━━ Records for this exercise

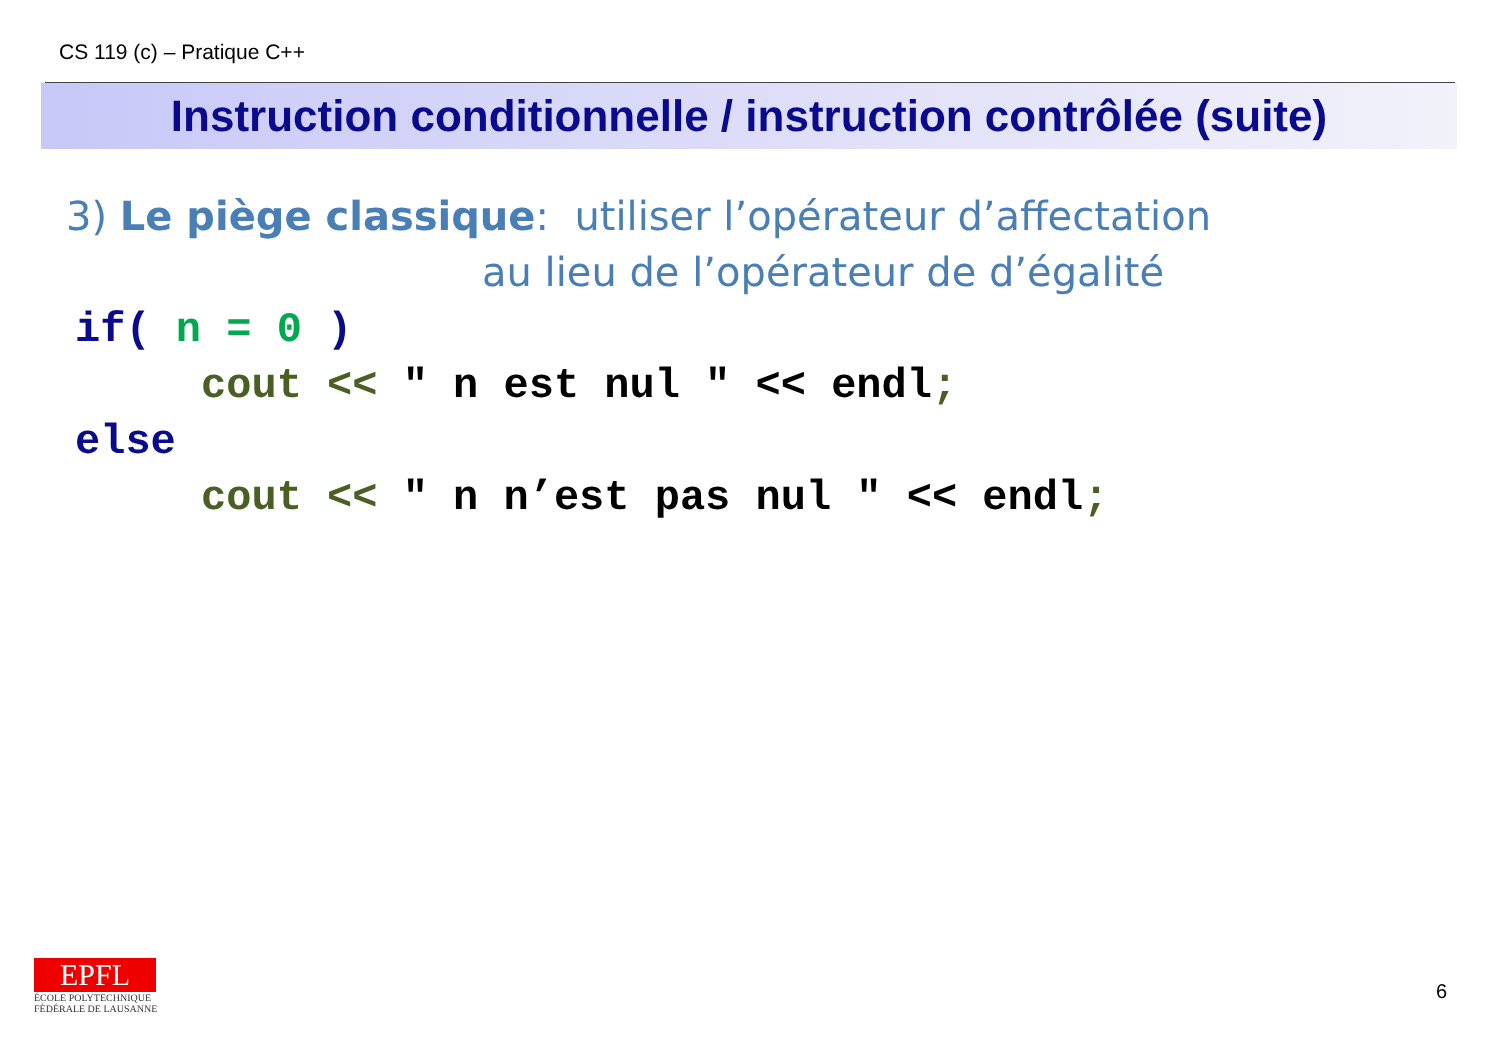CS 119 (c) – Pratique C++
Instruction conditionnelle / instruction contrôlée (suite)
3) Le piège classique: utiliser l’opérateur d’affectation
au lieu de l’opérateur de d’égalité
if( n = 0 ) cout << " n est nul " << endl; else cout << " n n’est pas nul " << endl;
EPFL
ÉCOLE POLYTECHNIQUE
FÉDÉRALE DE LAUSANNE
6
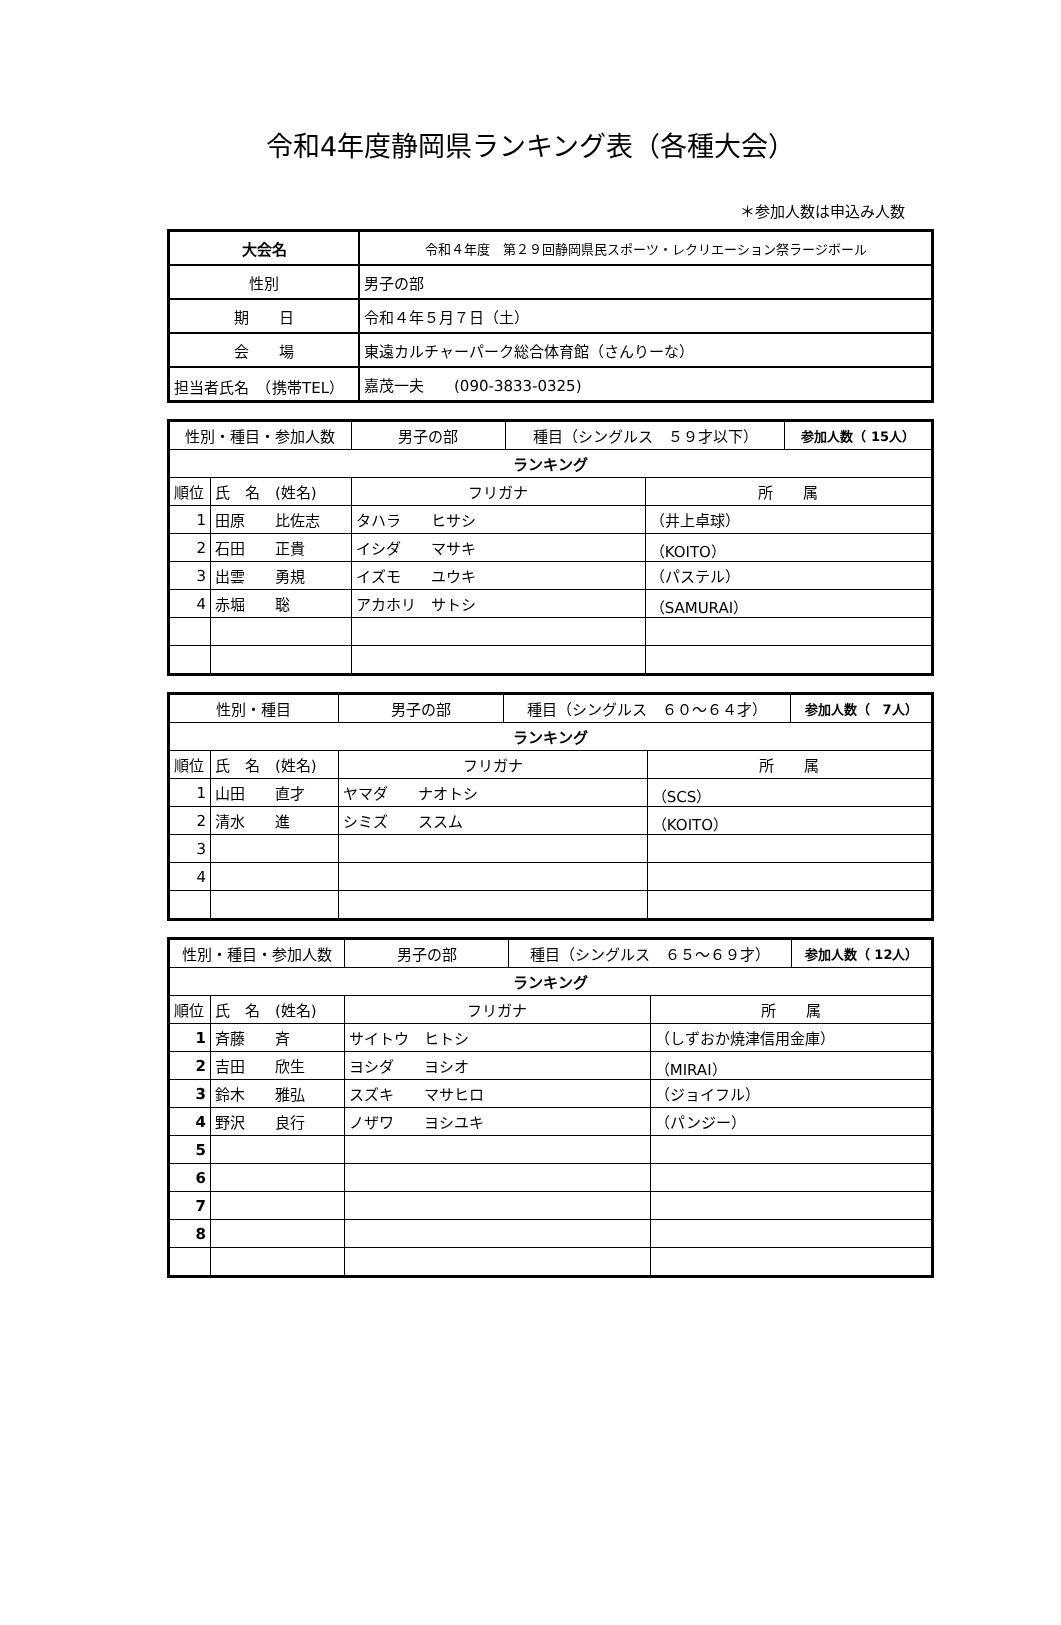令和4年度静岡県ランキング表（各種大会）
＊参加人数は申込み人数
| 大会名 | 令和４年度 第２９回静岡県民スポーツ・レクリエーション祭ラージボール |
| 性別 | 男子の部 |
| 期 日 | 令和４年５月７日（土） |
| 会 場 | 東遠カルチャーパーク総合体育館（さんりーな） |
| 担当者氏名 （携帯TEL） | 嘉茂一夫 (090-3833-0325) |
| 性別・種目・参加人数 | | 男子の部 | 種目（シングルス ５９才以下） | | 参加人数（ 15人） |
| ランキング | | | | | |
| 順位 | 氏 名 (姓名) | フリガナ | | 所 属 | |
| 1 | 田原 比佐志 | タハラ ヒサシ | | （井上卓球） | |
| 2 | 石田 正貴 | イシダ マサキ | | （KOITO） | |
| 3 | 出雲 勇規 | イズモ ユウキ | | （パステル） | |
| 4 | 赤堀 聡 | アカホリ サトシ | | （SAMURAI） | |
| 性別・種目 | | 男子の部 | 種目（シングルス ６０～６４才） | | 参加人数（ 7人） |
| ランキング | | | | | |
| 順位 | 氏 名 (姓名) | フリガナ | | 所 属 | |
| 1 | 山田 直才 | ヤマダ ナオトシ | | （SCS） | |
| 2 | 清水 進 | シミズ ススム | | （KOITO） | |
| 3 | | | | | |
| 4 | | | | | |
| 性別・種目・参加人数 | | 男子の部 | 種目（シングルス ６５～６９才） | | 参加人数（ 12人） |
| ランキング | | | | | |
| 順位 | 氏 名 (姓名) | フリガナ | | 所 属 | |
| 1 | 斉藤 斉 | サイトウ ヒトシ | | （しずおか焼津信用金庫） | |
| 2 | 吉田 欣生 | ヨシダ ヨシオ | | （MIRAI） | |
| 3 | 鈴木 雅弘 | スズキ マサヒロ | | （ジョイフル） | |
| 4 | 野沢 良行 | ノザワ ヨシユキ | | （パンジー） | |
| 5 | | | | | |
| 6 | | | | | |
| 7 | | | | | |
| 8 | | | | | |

━━━━

• Exercise objective:
When a line in the material above contains the word "シングルス", copy that line out.

• Solved exercise:
| 性別・種目・参加人数 | | 男子の部 | 種目（シングルス ５９才以下） | | 参加人数（ 15人） |
| 性別・種目 | | 男子の部 | 種目（シングルス ６０～６４才） | | 参加人数（ 7人） |
| 性別・種目・参加人数 | | 男子の部 | 種目（シングルス ６５～６９才） | | 参加人数（ 12人） |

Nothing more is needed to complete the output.